© Dimitri Klockenbring
ƒƒ Article de Sylvie Boursier
L’ouverture se situe dans une maternité française avec d’emblée l’image de l’exil, la famille Farhadi perpétue les rituels de la naissance en Iran, chargée d’une batterie de cuisine de couvertures et de chaises. Dès lors le fondu enchainé va relier le présent de l’exil dans une banlieue française aux images fantômes du souvenir notamment à la prison d’Evine, située au nord de Téhéran, aussi célèbre qu ’Alcatraz, connue pour ses salles de torture. Elle abrite encore aujourd’hui tous les opposants au régime. Les panoramiques avec tapis qui se soulèvent et draps abolissent la distance géographique jusqu’à la belle scène finale de deuil. Les Farhadi, militants de la démocratie et laïques, n’imposent aucune culture religieuse à leur fille Yalda, lui inculquant liberté d’expression et d’imagination, naturellement elle témoigne de la saga familiale.
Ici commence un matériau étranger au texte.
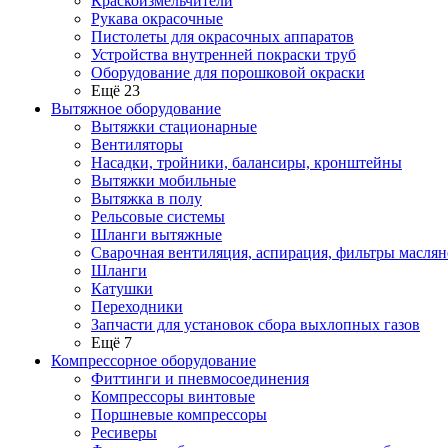
Краскоизмельчители
Рукава окрасочные
Пистолеты для окрасочных аппаратов
Устройства внутренней покраски труб
Оборудование для порошковой окраски
Ещё 23
Вытяжное оборудование
Вытяжки стационарные
Вентиляторы
Насадки, тройники, балансиры, кронштейны
Вытяжки мобильные
Вытяжка в полу
Рельсовые системы
Шланги вытяжные
Сварочная вентиляция, аспирация, фильтры маслян
Шланги
Катушки
Переходники
Запчасти для установок сбора выхлопных газов
Ещё 7
Компрессорное оборудование
Фиттинги и пневмосоединения
Компрессоры винтовые
Поршневые компрессоры
Ресиверы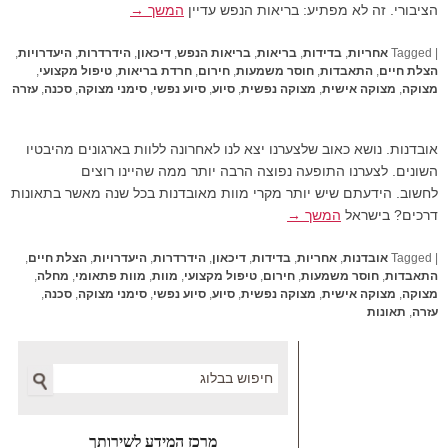
הציבורי. זה לא מפתיע: בריאות הנפש עדיין
המשך →
|
Tagged
אחריות
,
בדידות
,
בריאות
,
בריאות הנפש
,
דיכאון
,
הידרדרות
,
היעדרויות
,
הצלת חיים
,
התאבדות
,
חוסר משמעות
,
חירום
,
חרדת בריאות
,
טיפול מקצועי
,
מצוקה
,
מצוקה אישית
,
מצוקה נפשית
,
סיוע
,
סיוע נפשי
,
סימני מצוקה
,
סכנה
,
עזרה
אובדנות. נושא כאוב שלצערנו יצא לנו לאחרונה ללוות בארגונים מהיבטיו
השונים. לצערנו התופעה נפוצה הרבה יותר ממה שהיינו רוצים
לחשוב. הידעתם שיש יותר מקרי מוות מאובדנות בכל שנה מאשר בתאונות
דרכים? בישראל
המשך →
|
Tagged
אובדנות
,
אחריות
,
בדידות
,
דיכאון
,
הידרדרות
,
היעדרויות
,
הצלת חיים
,
התאבדות
,
חוסר משמעות
,
חירום
,
טיפול מקצועי
,
מוות
,
מוות פתאומי
,
מחלה
,
מצוקה
,
מצוקה אישית
,
מצוקה נפשית
,
סיוע
,
סיוע נפשי
,
סימני מצוקה
,
סכנה
,
עזרה
,
תאונות
Search
מרכז המידע לשירותך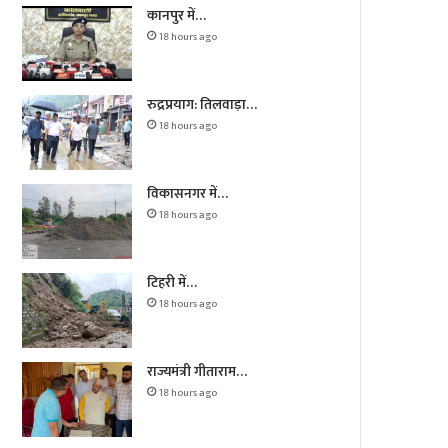
कानपुर में…
18 hours ago
रुद्रप्रयाग: तिलवाड़ा…
18 hours ago
विकासनगर में…
18 hours ago
टिहरी में…
18 hours ago
राज्यमंत्री गीताराम…
18 hours ago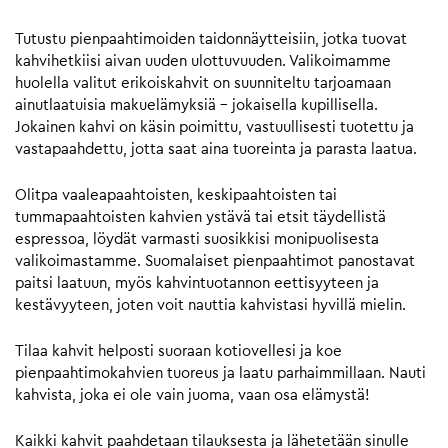
Tutustu pienpaahtimoiden taidonnäytteisiin, jotka tuovat
kahvihetkiisi aivan uuden ulottuvuuden. Valikoimamme
huolella valitut erikoiskahvit on suunniteltu tarjoamaan
ainutlaatuisia makuelämyksiä – jokaisella kupillisella.
Jokainen kahvi on käsin poimittu, vastuullisesti tuotettu ja
vastapaahdettu, jotta saat aina tuoreinta ja parasta laatua.
Olitpa vaaleapaahtoisten, keskipaahtoisten tai
tummapaahtoisten kahvien ystävä tai etsit täydellistä
espressoa, löydät varmasti suosikkisi monipuolisesta
valikoimastamme. Suomalaiset pienpaahtimot panostavat
paitsi laatuun, myös kahvintuotannon eettisyyteen ja
kestävyyteen, joten voit nauttia kahvistasi hyvillä mielin.
Tilaa kahvit helposti suoraan kotiovellesi ja koe
pienpaahtimokahvien tuoreus ja laatu parhaimmillaan. Nauti
kahvista, joka ei ole vain juoma, vaan osa elämystä!
Kaikki kahvit paahdetaan tilauksesta ja lähetetään sinulle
Si l’auteur n’évite pas toujours le discours politico-historique et les bons sentiments, la légèreté des surimpressions et la fluidité de jeu des comédiens prévient toute lourdeur, une mention spéciale à Olivia Pavlou- Graham dans le rôle-titre. Réceptive aux histoires contées, aux récits de la vie quotidienne chuchotés le soir, choyée par ses parents, elle aime la culture occidentale, le rap, curieuse, avide de savoir et de comprendre.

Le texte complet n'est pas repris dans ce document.